Le gouvernement juge donc « crucial »  de déployer des nouvelles mesures pour protéger les captages d’eau potable, d’autant plus qu’il y est contraint par l’obligation de transcription dans le droit français de la directive européenne Eau potable de 2020. Parmi ces nouvelles mesures, l’accent sera mis sur « la protection préventive », qui vise à protéger les captages le plus en amont possible pour éviter, a posteriori, de coûteux traitements. 

Cette politique volontariste semble d’autant plus indispensable que, au-delà des traditionnels pesticides et nitrates, apparaissent aujourd’hui les nouveaux dangers liés aux Pfas – les fameux « polluants éternels »  dont la présence n’était pas testée il y a quelques années encore, et dont on découvre peu à peu qu’ils sont présents partout.

Nouvel arrêté à la fin de l’année

Dans le dossier de presse consacré à cette feuille de route, le gouvernement insiste sur la « nouvelle méthode »  élaborée entre les ministères chargés de l’environnement, de l’agriculture et de la santé, organisée en « deux volets » : « Cibler et agir ». Il s’agit, d’une part, de mieux identifier les captages les plus sensibles aux pollutions diffuses ; et, d’autre part, de mettre en œuvre des actions de protection « dans le cadre des plans de gestion de la sécurité sanitaire des eaux (PGSSE) élaborés par les collectivités en charge de l’eau potable ». 

Rien de très nouveau sous le soleil, en réalité : le « ciblage »  existe déjà, puisque les Sdage (Schémas directeurs d’aménagement et de gestion des eaux) doivent déjà identifier une liste de captages dits « prioritaires ». Mais le gouvernement annonce la parution, en fin d’année, d’un nouvel arrêté définissant les captages dits « sensibles ». Cet arrêté précisera « les paramètres et seuils »  mentionnés à l’article L211-11-1 du Code de l’environnement qui définit les captages « sensibles ». Dès lors, « collectivités en charge de la production d’eau à partir de ces points de prélèvement sensibles devront contribuer à la gestion et à la préservation de la ressource en eau en élaborant et en mettant en œuvre un plan d’actions ». 

Pour parvenir à la rédaction de cet arrêté, une concertation sera organisée dans le cadre du Groupe national captages (GNC), annoncé depuis plus d’un an mais toujours pas réuni. Ce groupe réunit les associations d’élus et la FNCCR, les services de l’État et les représentants du monde agricole. 

Une fois l’arrêté paru, le gouvernement produira « un guide à destination des préfets avec des règles de gestion en fonction des différents cas de figure ». L’étape suivante sera l’élaboration et la finalisation des Plans de gestion de sécurité sanitaire des eaux (PGSSE), à l’été 2026, et enfin la transposition de la directive Eau potable « à la fin de l’été 2026 ». 

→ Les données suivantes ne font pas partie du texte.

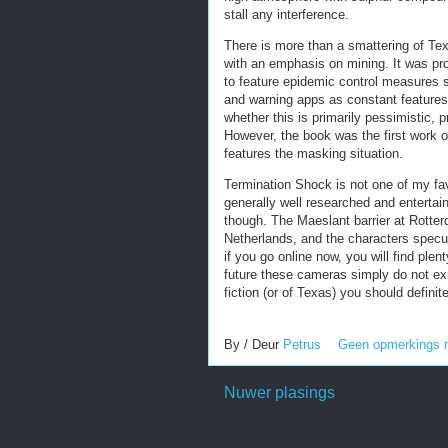
stall any interference.
There is more than a smattering of Tex
with an emphasis on mining. It was pr
to feature epidemic control measures 
and warning apps as constant features 
whether this is primarily pessimistic, p
However, the book was the first work of
features the masking situation.
Termination Shock is not one of my fav
generally well researched and entertaini
though. The Maeslant barrier at Rotter
Netherlands, and the characters specu
if you go online now, you will find plent
future these cameras simply do not exi
fiction (or of Texas) you should definit
By / Deur
Petrus
Geen opmerkings 
Nuwer plasings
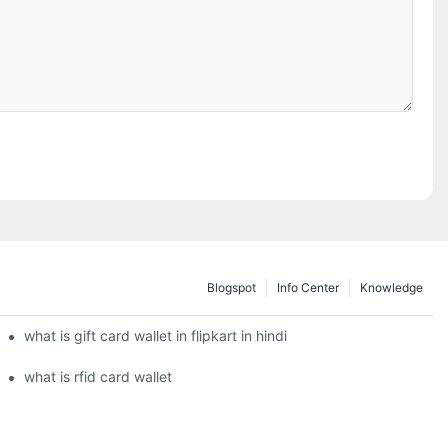
Blogspot
Info Center
Knowledge
what is gift card wallet in flipkart in hindi
what is rfid card wallet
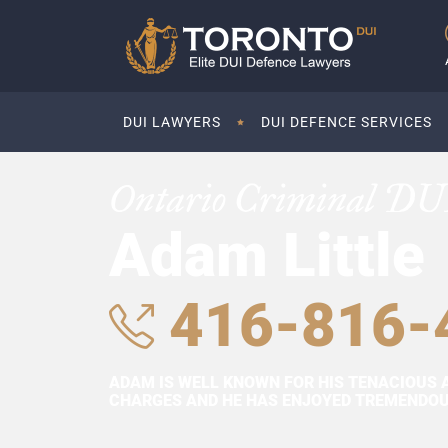
DUI LAWYERS
DUI DEFENCE SERVICES
Ontario Criminal DU
Adam Little
416-816-
ADAM IS WELL KNOWN FOR HIS TENACIOUS 
CHARGES AND HE HAS ENJOYED TREMENDOUS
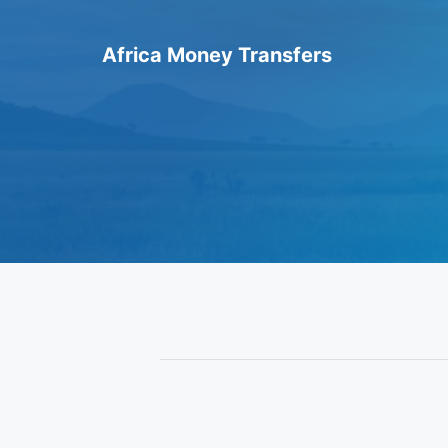
Skip
to
Africa Money Transfers
content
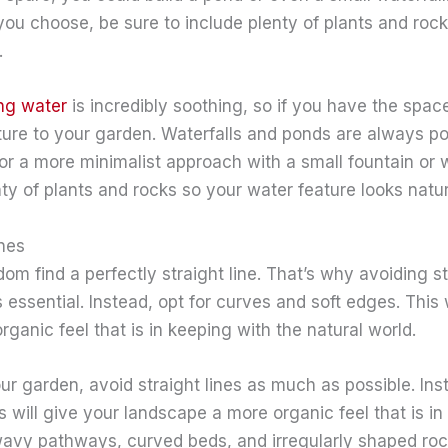
you choose, be sure to include plenty of plants and rocks
.
ng water
is incredibly soothing, so if you have the sp
ture to your garden. Waterfalls and ponds are always po
or a more minimalist approach with a small fountain or 
nty of plants and rocks so your water feature looks natur
ines
ldom find a perfectly straight line. That’s why avoiding st
essential. Instead, opt for curves and soft edges. This w
ganic feel that is in keeping with the natural world.
r garden, avoid straight lines as much as possible. Ins
s will give your landscape a more organic feel that is in
wavy pathways, curved beds, and irregularly shaped rocks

Financements encore très insuffisants

La tâche qui reviendra aux collectivités sera, dans un premier temps, de délimiter les aires d’alimentation des captages, avec l’aide d’un hydrogéologue, et de « cartographier la vulnérabilité propre au milieu ». Puis, dans un deuxième temps, « d’élaborer un plan d’action », en associant « l’ensemble des acteurs concernés »  au premier rang desquels, bien sûr, les agriculteurs. 

Les collectivités devraient se voir soutenues financièrement pour mener à bien ces tâches, via l’État et les agences de l’eau. À quelle hauteur ? On l’ignore aujourd’hui. Le seul montant dévoilé dans le dossier de presse est une somme – bien modeste – de 6,5 millions d’euros mobilisés « pour la première fois en 2025 »  dans le cadre de la stratégie Écophyto « pour contribuer à lever des situations de blocage pour les captages les plus prioritaires ». 

Mais lorsque l’on sait que la délimitation d’une aire d’alimentation de captage coûte, au minimum, une cinquantaine de milliers d’euros, on mesure qu’il faudra aller bien plus loin dans le soutien aux collectivités. La ministre de la Transition écologique, Agnès Pannier-Runacher, a évoqué l’idée de traiter 500 premiers captages cette année, ce qui représenterait déjà un coût de 25 millions d’euros. Il faut donc espérer que des aides supplémentaires seront débloquées.